*Your task*
Down to the final line, print the records below exactly and without pictures.

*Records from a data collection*
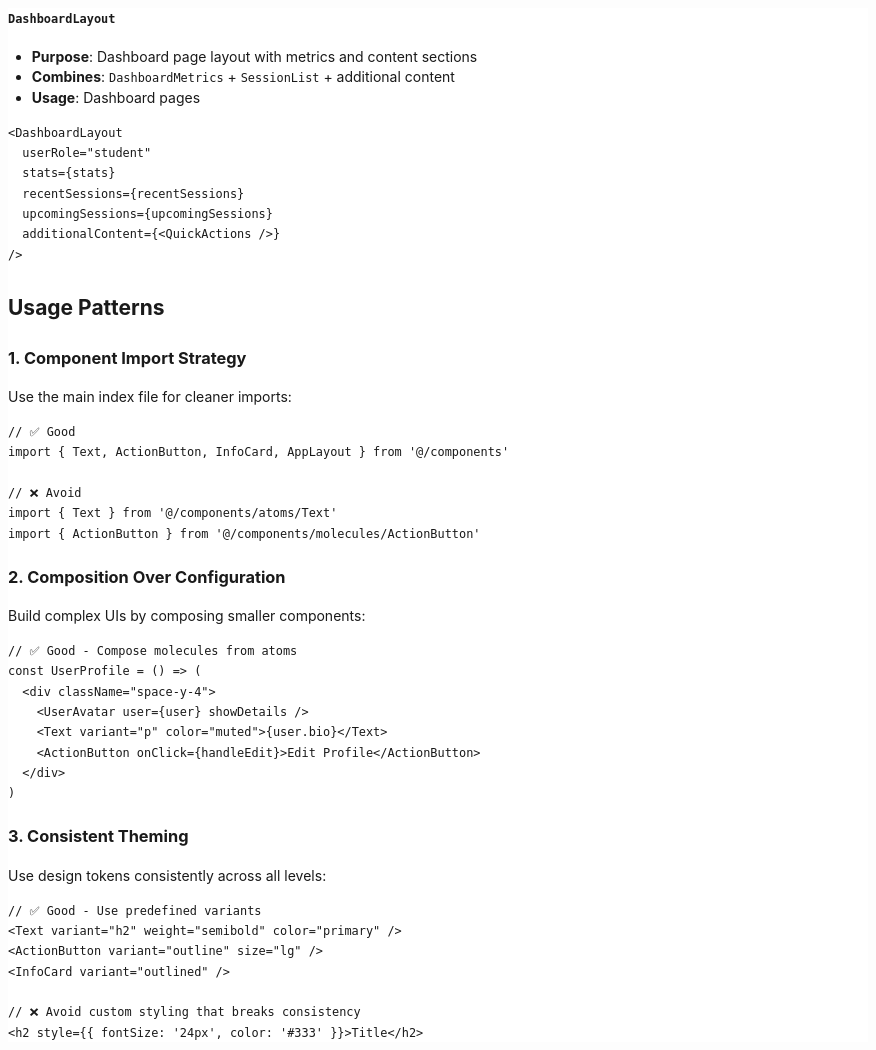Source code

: #### `DashboardLayout`
- **Purpose**: Dashboard page layout with metrics and content sections
- **Combines**: `DashboardMetrics` + `SessionList` + additional content
- **Usage**: Dashboard pages

```tsx
<DashboardLayout
  userRole="student"
  stats={stats}
  recentSessions={recentSessions}
  upcomingSessions={upcomingSessions}
  additionalContent={<QuickActions />}
/>
```

## Usage Patterns

### 1. Component Import Strategy

Use the main index file for cleaner imports:

```tsx
// ✅ Good
import { Text, ActionButton, InfoCard, AppLayout } from '@/components'

// ❌ Avoid
import { Text } from '@/components/atoms/Text'
import { ActionButton } from '@/components/molecules/ActionButton'
```

### 2. Composition Over Configuration

Build complex UIs by composing smaller components:

```tsx
// ✅ Good - Compose molecules from atoms
const UserProfile = () => (
  <div className="space-y-4">
    <UserAvatar user={user} showDetails />
    <Text variant="p" color="muted">{user.bio}</Text>
    <ActionButton onClick={handleEdit}>Edit Profile</ActionButton>
  </div>
)
```

### 3. Consistent Theming

Use design tokens consistently across all levels:

```tsx
// ✅ Good - Use predefined variants
<Text variant="h2" weight="semibold" color="primary" />
<ActionButton variant="outline" size="lg" />
<InfoCard variant="outlined" />

// ❌ Avoid custom styling that breaks consistency
<h2 style={{ fontSize: '24px', color: '#333' }}>Title</h2>
```
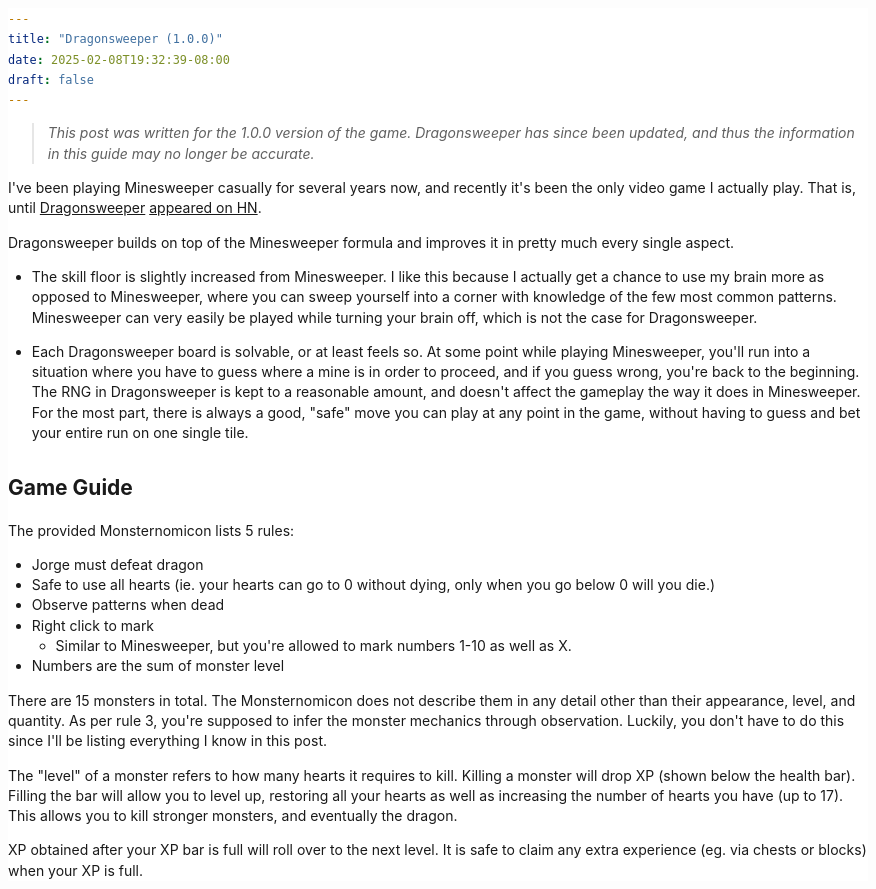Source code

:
 ```yaml
---
title: "Dragonsweeper (1.0.0)"
date: 2025-02-08T19:32:39-08:00
draft: false
---
```


> *This post was written for the 1.0.0 version of the game. Dragonsweeper has since been updated, and thus the information in this guide may no longer be accurate.*

I've been playing Minesweeper casually for several years now, and recently it's been the only video game I actually play. That is, until [Dragonsweeper](https://danielben.itch.io/dragonsweeper) [appeared on HN](https://news.ycombinator.com/item?id=42812157).

Dragonsweeper builds on top of the Minesweeper formula and improves it in pretty much every single aspect.

- The skill floor is slightly increased from Minesweeper. I like this because I actually get a chance to use my brain more as opposed to Minesweeper, where you can sweep yourself into a corner with knowledge of the few most common patterns. Minesweeper can very easily be played while turning your brain off, which is not the case for Dragonsweeper.

- Each Dragonsweeper board is solvable, or at least feels so. At some point while playing Minesweeper, you'll run into a situation where you have to guess where a mine is in order to proceed, and if you guess wrong, you're back to the beginning. The RNG in Dragonsweeper is kept to a reasonable amount, and doesn't affect the gameplay the way it does in Minesweeper. For the most part, there is always a good, "safe" move you can play at any point in the game, without having to guess and bet your entire run on one single tile.

## Game Guide

The provided Monsternomicon lists 5 rules:

- Jorge must defeat dragon
- Safe to use all hearts (ie. your hearts can go to 0 without dying, only when you go below 0 will you die.)
- Observe patterns when dead
- Right click to mark
	- Similar to Minesweeper, but you're allowed to mark numbers 1-10 as well as X.
- Numbers are the sum of monster level

There are 15 monsters in total. The Monsternomicon does not describe them in any detail other than their appearance, level, and quantity. As per rule 3, you're supposed to infer the monster mechanics through observation. Luckily, you don't have to do this since I'll be listing everything I know in this post.

The "level" of a monster refers to how many hearts it requires to kill. Killing a monster will drop XP (shown below the health bar). Filling the bar will allow you to level up, restoring all your hearts as well as increasing the number of hearts you have (up to 17). This allows you to kill stronger monsters, and eventually the dragon.

XP obtained after your XP bar is full will roll over to the next level. It is safe to claim any extra experience (eg. via chests or blocks) when your XP is full.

*Solution to this task*
Source code

: #### `DashboardLayout`
- **Purpose**: Dashboard page layout with metrics and content sections
- **Combines**: `DashboardMetrics` + `SessionList` + additional content
- **Usage**: Dashboard pages

```tsx
<DashboardLayout
  userRole="student"
  stats={stats}
  recentSessions={recentSessions}
  upcomingSessions={upcomingSessions}
  additionalContent={<QuickActions />}
/>
```

## Usage Patterns

### 1. Component Import Strategy

Use the main index file for cleaner imports:

```tsx
// ✅ Good
import { Text, ActionButton, InfoCard, AppLayout } from '@/components'

// ❌ Avoid
import { Text } from '@/components/atoms/Text'
import { ActionButton } from '@/components/molecules/ActionButton'
```

### 2. Composition Over Configuration

Build complex UIs by composing smaller components:

```tsx
// ✅ Good - Compose molecules from atoms
const UserProfile = () => (
  <div className="space-y-4">
    <UserAvatar user={user} showDetails />
    <Text variant="p" color="muted">{user.bio}</Text>
    <ActionButton onClick={handleEdit}>Edit Profile</ActionButton>
  </div>
)
```

### 3. Consistent Theming

Use design tokens consistently across all levels:

```tsx
// ✅ Good - Use predefined variants
<Text variant="h2" weight="semibold" color="primary" />
<ActionButton variant="outline" size="lg" />
<InfoCard variant="outlined" />

// ❌ Avoid custom styling that breaks consistency
<h2 style={{ fontSize: '24px', color: '#333' }}>Title</h2>
```
Source code

:
 ```yaml
---
title: "Dragonsweeper (1.0.0)"
date: 2025-02-08T19:32:39-08:00
draft: false
---
```


> *This post was written for the 1.0.0 version of the game. Dragonsweeper has since been updated, and thus the information in this guide may no longer be accurate.*

I've been playing Minesweeper casually for several years now, and recently it's been the only video game I actually play. That is, until [Dragonsweeper](https://danielben.itch.io/dragonsweeper) [appeared on HN](https://news.ycombinator.com/item?id=42812157).

Dragonsweeper builds on top of the Minesweeper formula and improves it in pretty much every single aspect.

- The skill floor is slightly increased from Minesweeper. I like this because I actually get a chance to use my brain more as opposed to Minesweeper, where you can sweep yourself into a corner with knowledge of the few most common patterns. Minesweeper can very easily be played while turning your brain off, which is not the case for Dragonsweeper.

- Each Dragonsweeper board is solvable, or at least feels so. At some point while playing Minesweeper, you'll run into a situation where you have to guess where a mine is in order to proceed, and if you guess wrong, you're back to the beginning. The RNG in Dragonsweeper is kept to a reasonable amount, and doesn't affect the gameplay the way it does in Minesweeper. For the most part, there is always a good, "safe" move you can play at any point in the game, without having to guess and bet your entire run on one single tile.

## Game Guide

The provided Monsternomicon lists 5 rules:

- Jorge must defeat dragon
- Safe to use all hearts (ie. your hearts can go to 0 without dying, only when you go below 0 will you die.)
- Observe patterns when dead
- Right click to mark
	- Similar to Minesweeper, but you're allowed to mark numbers 1-10 as well as X.
- Numbers are the sum of monster level

There are 15 monsters in total. The Monsternomicon does not describe them in any detail other than their appearance, level, and quantity. As per rule 3, you're supposed to infer the monster mechanics through observation. Luckily, you don't have to do this since I'll be listing everything I know in this post.

The "level" of a monster refers to how many hearts it requires to kill. Killing a monster will drop XP (shown below the health bar). Filling the bar will allow you to level up, restoring all your hearts as well as increasing the number of hearts you have (up to 17). This allows you to kill stronger monsters, and eventually the dragon.

XP obtained after your XP bar is full will roll over to the next level. It is safe to claim any extra experience (eg. via chests or blocks) when your XP is full.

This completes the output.